So I have this definition here,
DP[i,j] = f[i,j] + min(DP[i−1, j −1], DP[i−1, j], DP[i−1, j +1])
which defines the minimum accrued cost to go from the top of the NxM matrix to the bottom of the matrix. Each cell in f represents a value/cost (1.2, 0, 10, etc.) to travel to that cell from another cell.
The matrix may be large (1500x1500, It's Gradient map of an image), and the DP algorithm I programmed came out to be about a second per run for my matrices. This matrix needs to run hundreds of times per execution, so total program run time comes out to be several minutes long. This loop is about 99% of my bottleneck, so I am trying to optimize this loop with Python/numpys vectorization methods. I only have access to Numpy, and Scipy.
Note: I don't program in python hardly at all, so the solution may just be obvious idk.
First attempt, Just the straightforward loop, time here is about 2-2.5 seconds per run
DP = f.copy()
for r in range(2, len(DP) - 1): # Start at row 2 since row one doesn't change
for c in range(1, len(DP[0]) - 1):
DP[r][c] += min(DP[r - 1, c-1:c+2])
Second attempt, I tried to leverage some numpy vectorizations functions "fromiter" to calculate entire rows at a time rather than column by column, time here is about 1-1.5 seconds per run.

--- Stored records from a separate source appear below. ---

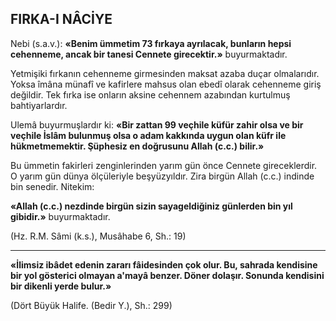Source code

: ## FIRKA-I NÂCİYE

Nebi (s.a.v.): **«Benim ümmetim 73 fırkaya ayrılacak, bunların hepsi cehenneme, ancak bir tanesi Cennete girecektir.»** buyurmaktadır.

Yetmişiki fırkanın cehenneme girmesinden maksat azaba duçar olmalarıdır. Yoksa îmâna münafî ve kafirlere mahsus olan ebedî olarak cehenneme giriş değildir. Tek fırka ise onların aksine cehennem azabından kurtulmuş bahtiyar­lardır.

Ulemâ buyurmuşlardır ki: **«Bir zattan 99 veçhile küfür zahir olsa ve bir veçhile İslâm bulunmuş olsa o adam kakkında uygun olan küfr ile hükmetmemektir. Şüphesiz en doğrusunu Al­lah (c.c.) bilir.»**

Bu ümmetin fakirleri zenginlerinden yarım gün önce Cennete gireceklerdir. O yarım gün dünya ölçüleriyle beşyüzyıldır. Zira birgün Al­lah (c.c.) indinde bin senedir. Nitekim:

**«Allah (c.c.) nezdinde birgün sizin sayageldiğiniz günlerden bin yıl gibidir.»** buyurmakta­dır.

(Hz. R.M. Sâmi (k.s.), Musâhabe 6, Sh.: 19)

<hr>

**«İlimsiz ibâdet edenin zararı fâidesinden çok olur. Bu, sahrada kendisine bir yol gösterici olmayan a'mayâ benzer. Döner dolaşır. Sonunda kendisini bir dikenli yerde bulur.»**

(Dört Büyük Halife. (Bedir Y.), Sh.: 299)
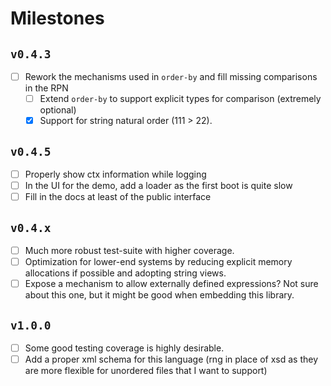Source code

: # Milestones

## `v0.4.3`

- [ ] Rework the mechanisms used in `order-by` and fill missing comparisons in the RPN
  - [ ] Extend `order-by` to support explicit types for comparison (extremely optional)
  - [x] Support for string natural order (111 > 22).

## `v0.4.5`

- [ ] Properly show ctx information while logging
- [ ] In the UI for the demo, add a loader as the first boot is quite slow
- [ ] Fill in the docs at least of the public interface

## `v0.4.x`

- [ ] Much more robust test-suite with higher coverage.
- [ ] Optimization for lower-end systems by reducing explicit memory allocations if possible and adopting string views.
- [ ] Expose a mechanism to allow externally defined expressions? Not sure about this one, but it might be good when embedding this library.

## `v1.0.0`

- [ ] Some good testing coverage is highly desirable.
- [ ] Add a proper xml schema for this language (rng in place of xsd as they are more flexible for unordered files that I want to support)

My goal is to get this at least an order of magnitude faster, but I am stumped on how else I can optimize this.
DP = f.copy()
for r in range(2, len(DP) - 1):
def foo(arr):
idx, val = arr
if idx == 0 or idx == len(DP[[0]) - 1:
return np.inf
return val + min(DP[r - 1, idx - 1], DP[r - 1, idx], DP[r - 1, idx + 1])
DP[r, :] = np.fromiter(map(foo, enumerate(DP[r, :])))